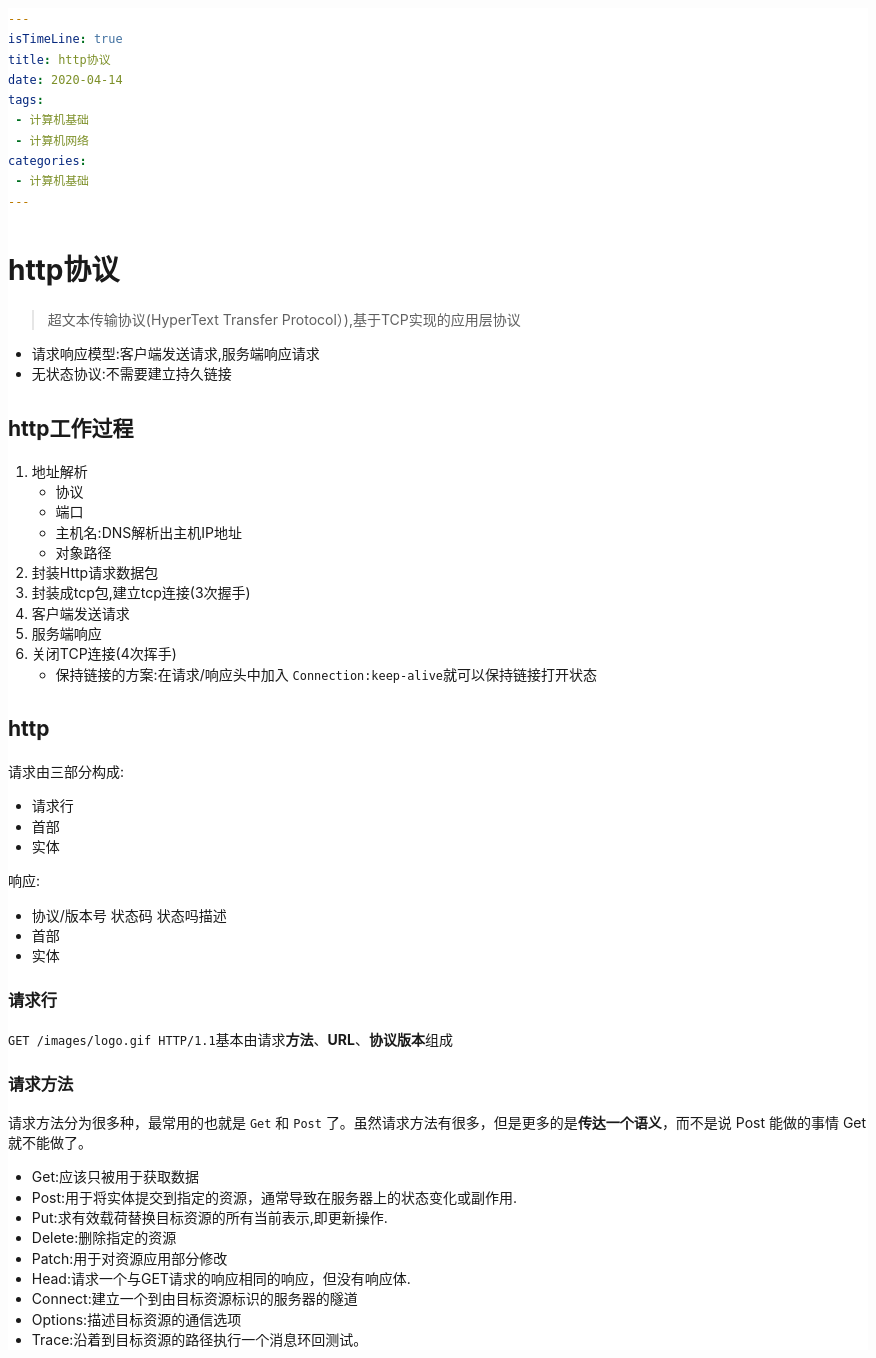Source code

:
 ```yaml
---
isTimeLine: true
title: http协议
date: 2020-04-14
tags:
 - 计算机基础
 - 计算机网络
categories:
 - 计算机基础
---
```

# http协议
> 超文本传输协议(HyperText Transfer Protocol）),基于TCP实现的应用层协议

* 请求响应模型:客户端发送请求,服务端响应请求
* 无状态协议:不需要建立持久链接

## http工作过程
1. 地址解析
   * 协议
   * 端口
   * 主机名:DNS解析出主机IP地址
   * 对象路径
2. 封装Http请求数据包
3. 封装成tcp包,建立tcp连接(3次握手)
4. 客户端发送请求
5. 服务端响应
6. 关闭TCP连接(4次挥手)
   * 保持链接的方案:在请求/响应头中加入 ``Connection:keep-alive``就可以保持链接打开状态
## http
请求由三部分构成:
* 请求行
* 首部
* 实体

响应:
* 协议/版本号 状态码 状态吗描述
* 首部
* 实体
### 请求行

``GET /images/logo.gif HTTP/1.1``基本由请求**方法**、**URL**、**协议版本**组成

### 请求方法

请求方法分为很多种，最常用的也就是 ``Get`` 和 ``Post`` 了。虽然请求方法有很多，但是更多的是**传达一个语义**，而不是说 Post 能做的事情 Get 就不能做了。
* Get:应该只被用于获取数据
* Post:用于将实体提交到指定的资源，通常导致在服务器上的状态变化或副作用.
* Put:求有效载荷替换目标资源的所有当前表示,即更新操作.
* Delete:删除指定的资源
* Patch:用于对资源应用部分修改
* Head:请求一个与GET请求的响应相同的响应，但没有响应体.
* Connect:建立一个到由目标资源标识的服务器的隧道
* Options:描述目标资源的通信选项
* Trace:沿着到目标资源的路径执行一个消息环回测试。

== == ==

#### What is being asked
Exact repetition of all entries is required. The pictures should not appear.

#### Task answer
Source code

:
 ```yaml
---
isTimeLine: true
title: http协议
date: 2020-04-14
tags:
 - 计算机基础
 - 计算机网络
categories:
 - 计算机基础
---
```

# http协议
> 超文本传输协议(HyperText Transfer Protocol）),基于TCP实现的应用层协议

* 请求响应模型:客户端发送请求,服务端响应请求
* 无状态协议:不需要建立持久链接

## http工作过程
1. 地址解析
   * 协议
   * 端口
   * 主机名:DNS解析出主机IP地址
   * 对象路径
2. 封装Http请求数据包
3. 封装成tcp包,建立tcp连接(3次握手)
4. 客户端发送请求
5. 服务端响应
6. 关闭TCP连接(4次挥手)
   * 保持链接的方案:在请求/响应头中加入 ``Connection:keep-alive``就可以保持链接打开状态
## http
请求由三部分构成:
* 请求行
* 首部
* 实体

响应:
* 协议/版本号 状态码 状态吗描述
* 首部
* 实体
### 请求行

``GET /images/logo.gif HTTP/1.1``基本由请求**方法**、**URL**、**协议版本**组成

### 请求方法

请求方法分为很多种，最常用的也就是 ``Get`` 和 ``Post`` 了。虽然请求方法有很多，但是更多的是**传达一个语义**，而不是说 Post 能做的事情 Get 就不能做了。
* Get:应该只被用于获取数据
* Post:用于将实体提交到指定的资源，通常导致在服务器上的状态变化或副作用.
* Put:求有效载荷替换目标资源的所有当前表示,即更新操作.
* Delete:删除指定的资源
* Patch:用于对资源应用部分修改
* Head:请求一个与GET请求的响应相同的响应，但没有响应体.
* Connect:建立一个到由目标资源标识的服务器的隧道
* Options:描述目标资源的通信选项
* Trace:沿着到目标资源的路径执行一个消息环回测试。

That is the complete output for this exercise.